Es geht nie ohne Melancholie!

Blues. Die Musikrichtung des markerschütternden Gefühls, nicht jedermanns Sache, aber doch von durchdringender Kraft, die aus traurigen Menschen heulende Schlosshunde macht und in der Lage ist, jedem Moment einen melancholischen, emotionalen Touch zu verleihen. Genau wie das wahre Leben, denn kein anderer Stil in der Musik zeichnet diese schwermütige Facette der Sehnsucht und unerfüllbaren Träume packender nach. Eine Berührung, derer man sich nur schwer entziehen kann; die in depressiven Phasen dafür sorgt, den Sender am Radio zu wechseln, bevor sich die Brückenpfeiler bedrohlich nähern.

Ist es der Wunsch nach Freude in jedweder Situation, der bei so vielen Gelegenheiten den Blues in einem aufsteigen zu lassen droht, die unfassbare Fixierung auf den nächsten befriedigenden Moment und die Angst vor dem Verlust der gegenwärtigen, oft liebgewonnenen, Lebensphasen? Sind es die so wahrhaftig erscheinenden Träume, deren tatsächliche Erfüllung jedoch surreal ist und die dadurch für emotionale Talfahrten sorgen? Gefühlt ist es so, als würden die wirklich guten Dinge stets zur falschen Zeit passieren, so dass sich die einzelnen Teile nie wirklich ineinander fügen lassen, gleich einem industriell marginal fehlproduzierten Puzzle. 

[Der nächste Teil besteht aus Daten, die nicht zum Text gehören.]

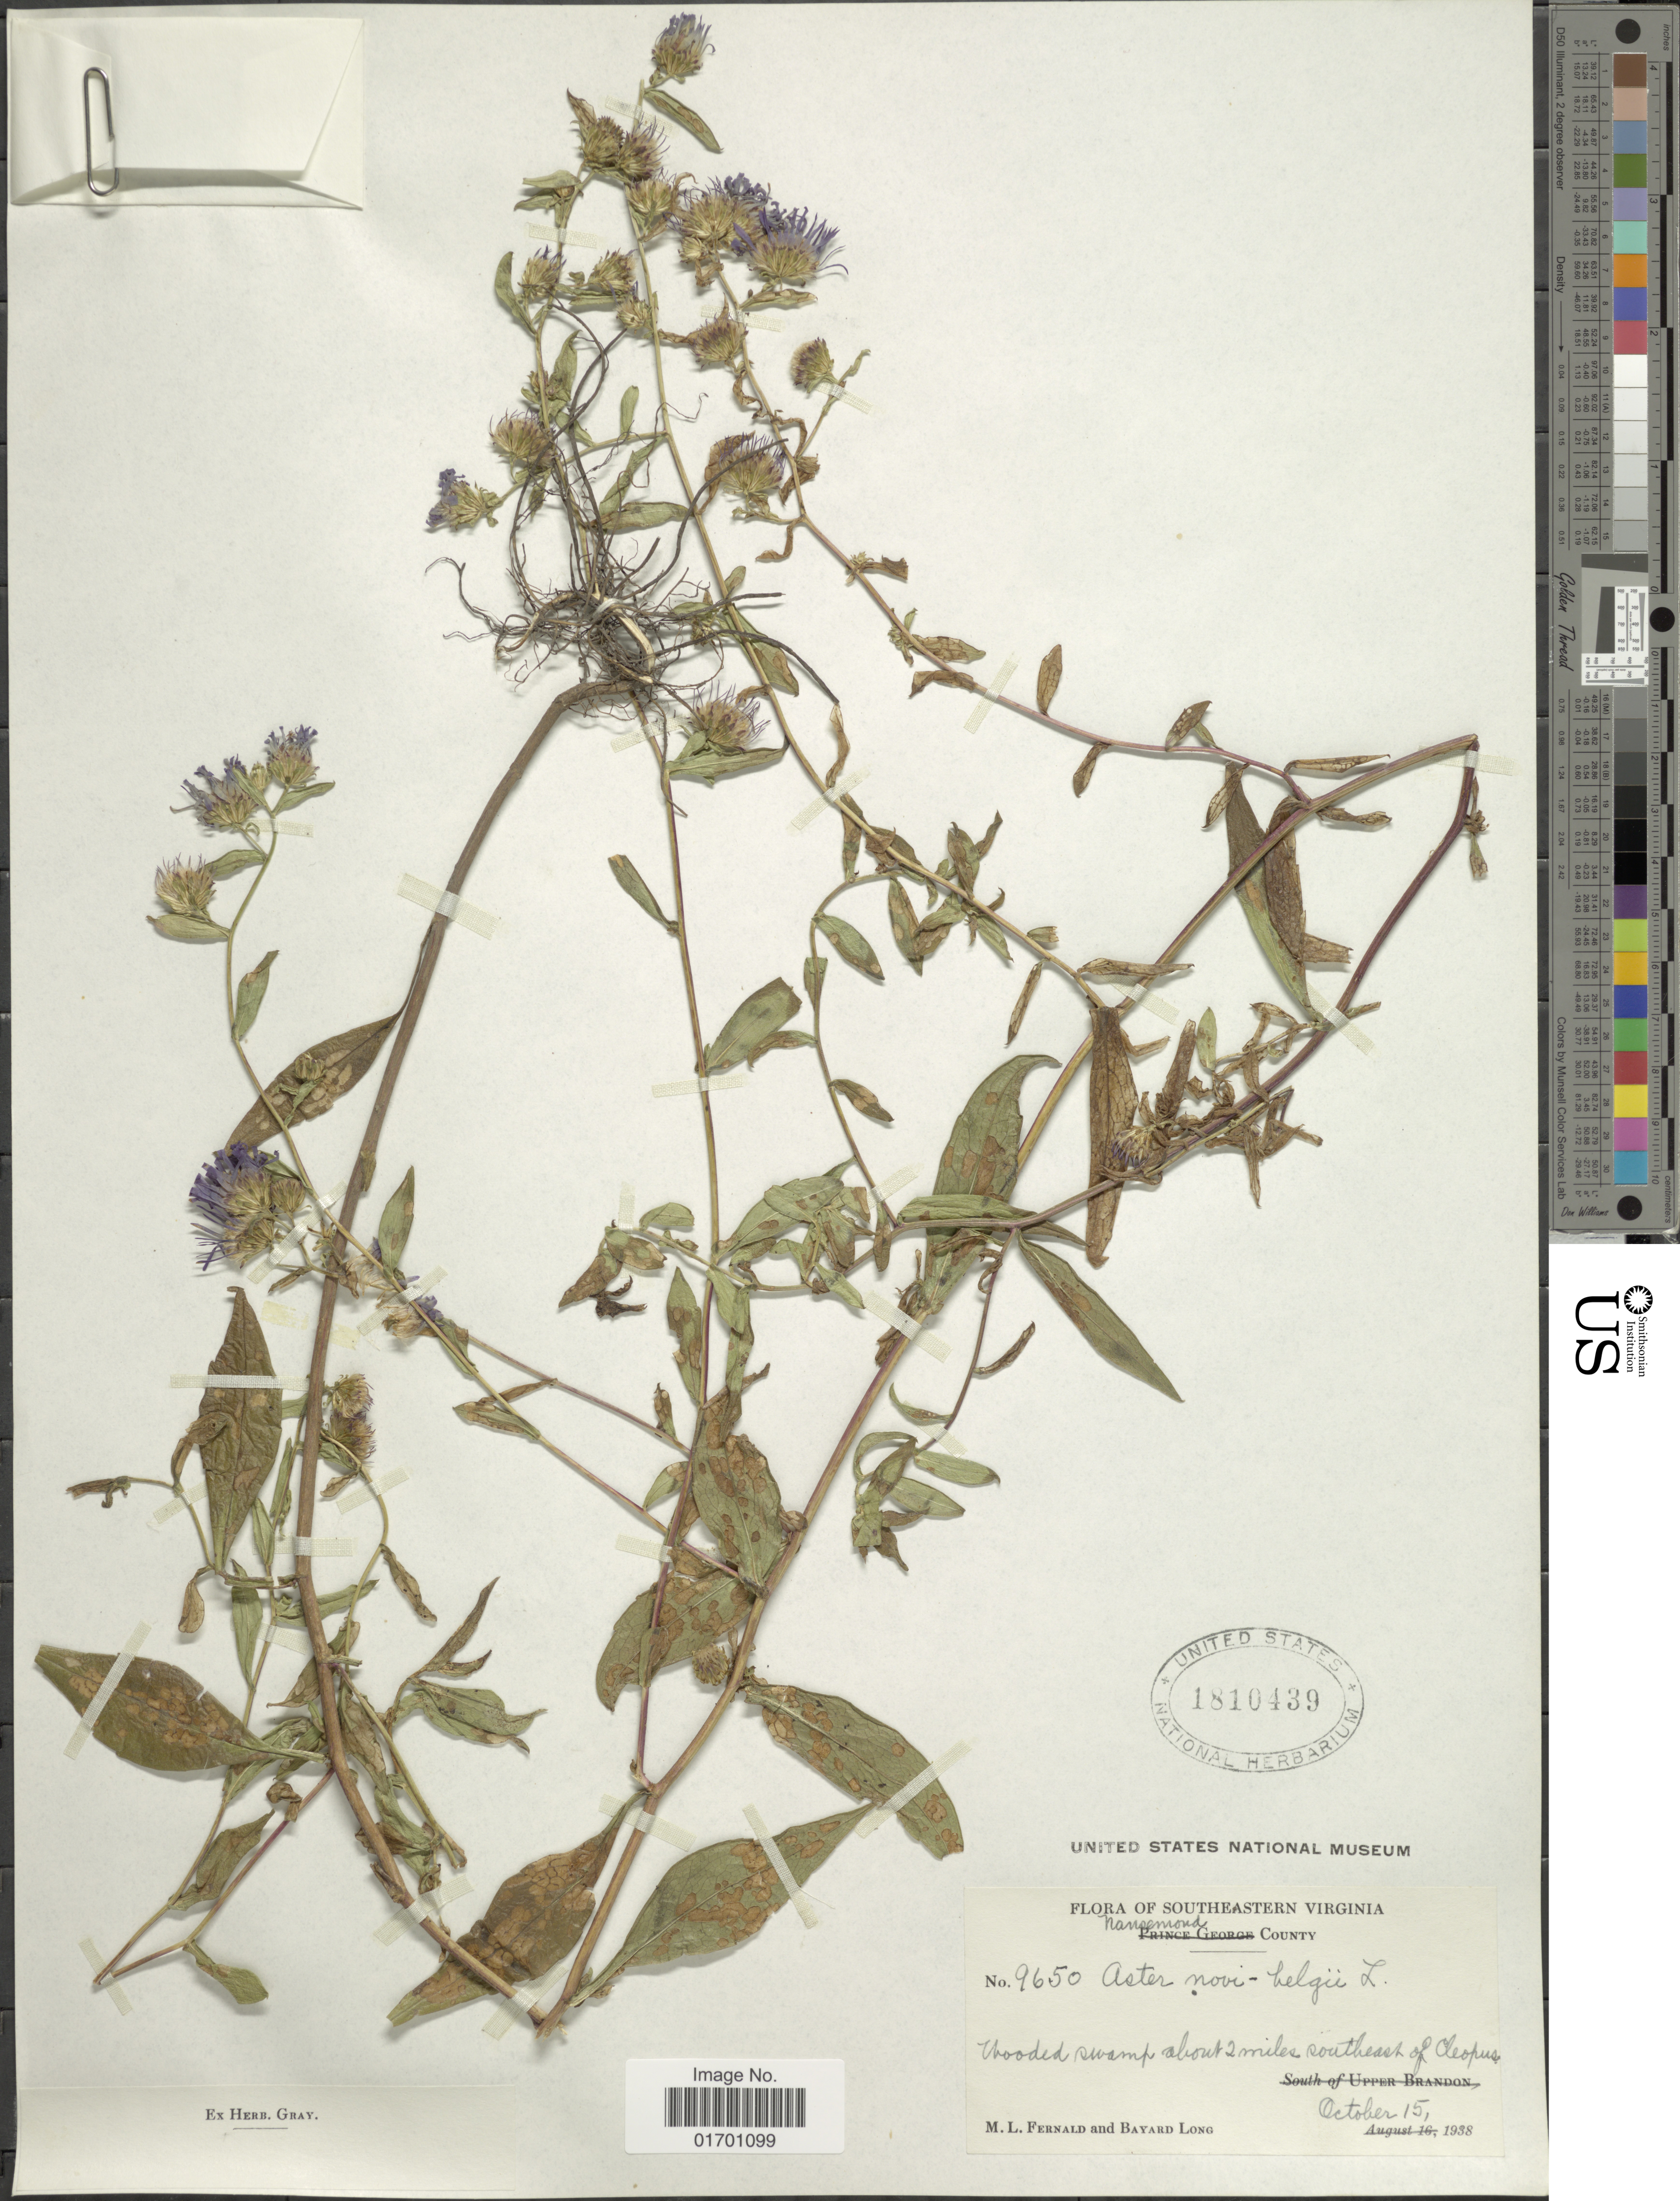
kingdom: Plantae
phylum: Tracheophyta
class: Magnoliopsida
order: Asterales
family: Asteraceae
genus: Symphyotrichum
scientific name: Symphyotrichum novi-belgii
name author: (L.) G.L. Nesom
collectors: M. L. Fernald & B. Long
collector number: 9650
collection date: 1938-10-15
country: United States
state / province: Virginia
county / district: City of Suffolk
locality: Southeastern Virginia. Nansemond County. Wooded swamp about 2 miles southeast of Cleopus.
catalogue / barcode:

So bastelt man im wahrsten Wortsinn beständig an seinem eigenen Leben, wählt nach bestem Gefühl die vermeintlich passendsten Bausteine aus, kommt an Wendepunkte, entscheidet sich für Richtungen und vollzieht mit jedem Tag beständig weitere Schritte auf dem eigenen, persönlichsten Weg. Dabei bleiben die unterschiedlichsten Wegbegleiter mal tief, mal weniger intensiv im Herzen hängen, produzieren schöne und schmerzhafte Erinnerungen und sorgen dafür, dass sich der Rückblick lohnt, selbst wenn er weh tut – unabhängig davon, dass die grenzenlosen Optimisten beständig den ausschließlichen Blick nach vorn empfehlen, da er der einzige angeblich Glücklichmachende sei.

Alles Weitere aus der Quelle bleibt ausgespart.